Zunächst auffallend ist, dass Autor und Quelle der Hiobsbotschaft im Dunel bleiben. Suggeriert wird aber schon mal, dass die neue Koalition all das abschaffen wolle.
Wer in der letzten Sitzung erfahren hat, dass der Haushalt der Stadt nur unter großen Bedenken abgesegnet wurde, kommt da auf ganz andere Gedanken.

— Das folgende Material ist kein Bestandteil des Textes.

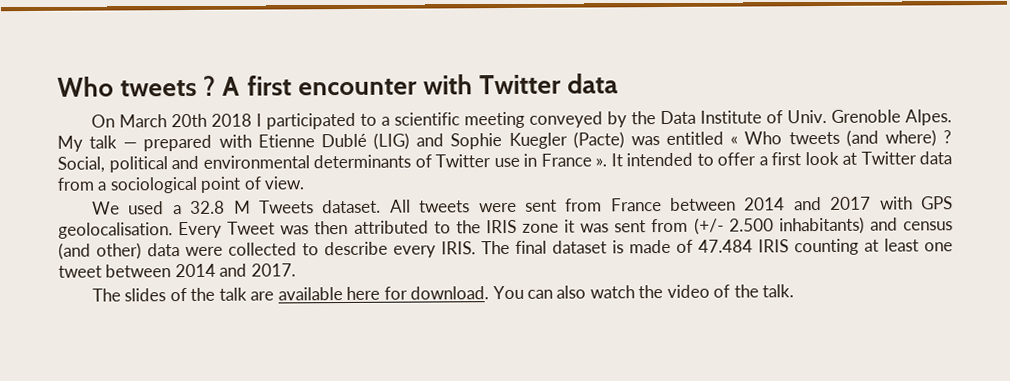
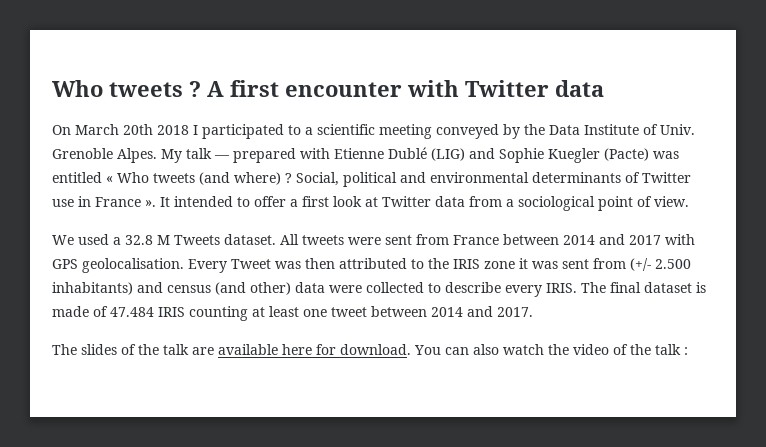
[762,284,795,298] talk. -> [655,344,688,355] talk :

Ich denke, der diesen Beitrag verfasst hat, kennt vermutlich den entsprechenden Bericht der Kommunalaufsicht und bemüht sich mit dieser Attacke schon mal um Schadensbegrenzung, geht es doch in toto um „freiwillige Leistungen“, die unter SPD-Regie entstanden und die aufgelisteten Beispiele für die freiwilligen Leistungen sind mit der Liste der Verdienste in der Sitzungsvorlage identisch, mit denen die Ehrenbürgerschaft für Karl-Heinz Seebald begründet wird.
Ball flach halten!
Bei all diesen Entscheidungen haben natürlich auch Stadträte*innen anderer Parteien mitgewirkt. Und nicht jede Kritik einer Kommunalaufsicht muss man sich zu eigen machen. Klar wird aber an diesem Beispiel, wie sehr die aktuelle Haltung der Opposition auf Krawall gebürstet ist und nicht auf Konsens.
Daher, liebe Sozialdemokraten: Jetzt mal bitte den Ball flach halten und nicht ständig neue Misstöne produzieren und/oder mit der Giftspritze herumhantieren.